この言葉の始まりはやはり明治初めに軍楽隊が編成された時期で、当人たちは当初から「軍楽隊」とは呼ばず、「ガクタイ」と呼んでいた。
このガクタイの始まりは明治2年、薩摩藩の武士達によって編成されて伝習を始めた薩摩藩軍楽傳習生である。
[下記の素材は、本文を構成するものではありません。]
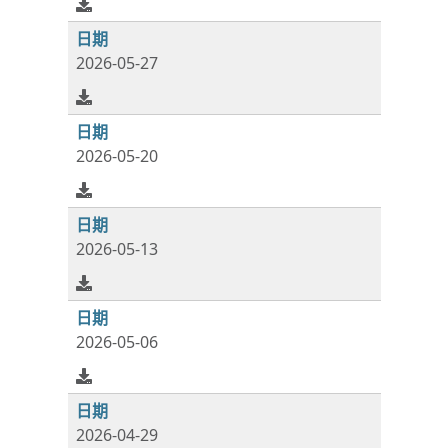
2026-05-27
2026-05-20
2026-05-13
2026-05-06
2026-04-29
ここで後から頻繁に出てくる「・・・式」という言い方について少し説明する。
陸、海とも誇りを持ってこの「・・・式」という言い方をしているが、私(野間)の感じるには、これは単に何人から習ったか ということと、楽器の名称が何語か ということぐらいしか差が見受けられない。
このうち「オランダ式」というのは鼓笛隊のことであり、横笛と太鼓という編成で、ちょうど京都の時代祭の先頭に更新してくる勤王隊のようなものだと言えばわかりやすいであろう。この「オランダ式」というにはオランダの軍楽隊が鼓笛隊であったということではなく、オランダ人の教えた形式が鼓笛であった ということであろう。(後述)
イギリス人のフェントンが教えたのがイギリス式、フランス人のダグロンが教えたのがフランス式、ドイツ人のエッケルトが教えたのがドイツ式、ということである。
簡単な見分け方は日本語の「小」と言う意味の言葉を「くらいね」と呼ぶのがドイツ式、「ぷちっと」と呼ぶのがフランス式、イギリス式はどういう訳か「小」と和訳された。
「小」は「こ」とも「しょう」ともどちらでも呼び分ける。Petitはあくまで「ぷちっと」と呼び、決して「ぷち」とは呼ばない。
いろいろな文献を見るが、外国語はことごとくカタカナで書いてある。そのため原語が判らない場合がある。「ぷちっとばーす」「こんとるばーすみべもーる」「こんせるぱとあーる」などはまだ想像がつくが、「ぺんちるほーん」とはどのような楽器であろうか?(どうもふれんちほーんのことらしい)
 この薩摩藩の武士達によって編成された薩摩藩軍楽傳習生は一応明治政府の公認を受けていたが、予算はほとんど貰えず、なんと初めは楽器がなかった。
教官のフェントン(英)の給料は政府から出ていた。その金額は90ドルであったが、この軍楽隊の伝習が始まってからは200ドルになった。この差の110ドルは島津久光の機密費(ポケットマネー)から支払われた。
おまけに政府はいっこうに楽器を買ってくれないので、楽器の注文はこれまた島津久光の機密費から支払われ、発注元は島津久光個人であった。
ディマティン社製という文献もあるが、これは誤りで、ディマティン社という貿易会社からベッソン社製の楽器を注文した というのが正解である。
ベッソン社製の管打楽器一揃いの値段は1500ドル、当時の物価は1ドル=1円 かけそば一杯5厘である。
現在の政治家の機密費の使い方とはまるで違うね。

明治2年の軍楽隊傳習生名簿


さて、この軍楽隊創設以前に目を向けてみよう。

 日本人が最初に見聞した洋式楽器による軍楽隊は長崎、出島から長崎奉行所までを往復したオランダ商館長の公式行事において演奏行進をしたオランダ軍軍楽隊であろう。
商館長が着任した場合、まず長崎奉行に対する着任の挨拶は商館長の重要な公式行事であり、この行事にはオランダ海軍軍楽隊が先導し、正装で行進した。
オランダ軍楽隊の絵
上記の絵は年代は不明であるがその時の様子を表している。楽器の持ち方などかなり適当に描いてあるが、小太鼓を先頭にホルンらしきもの、クラリネットらしきものが見受けられることからオランダ軍楽隊はれっきとした吹奏楽隊であり、決して鼓笛隊ではない。
 時代は下って嘉永 年にペリーが浦賀に来航した。このときペリーの艦隊には軍楽隊が乗り組んでおり、接見所に至る間演奏行進した。これは徳川幕府が公式に洋式楽器による軍楽隊を見聞きした最初と言うことになっている。 明治5年に兵制の改革があり、兵部省が廃止されて陸軍省と海軍省とに分けられた。これより軍楽隊は二つ別々の歩みを始めるのである。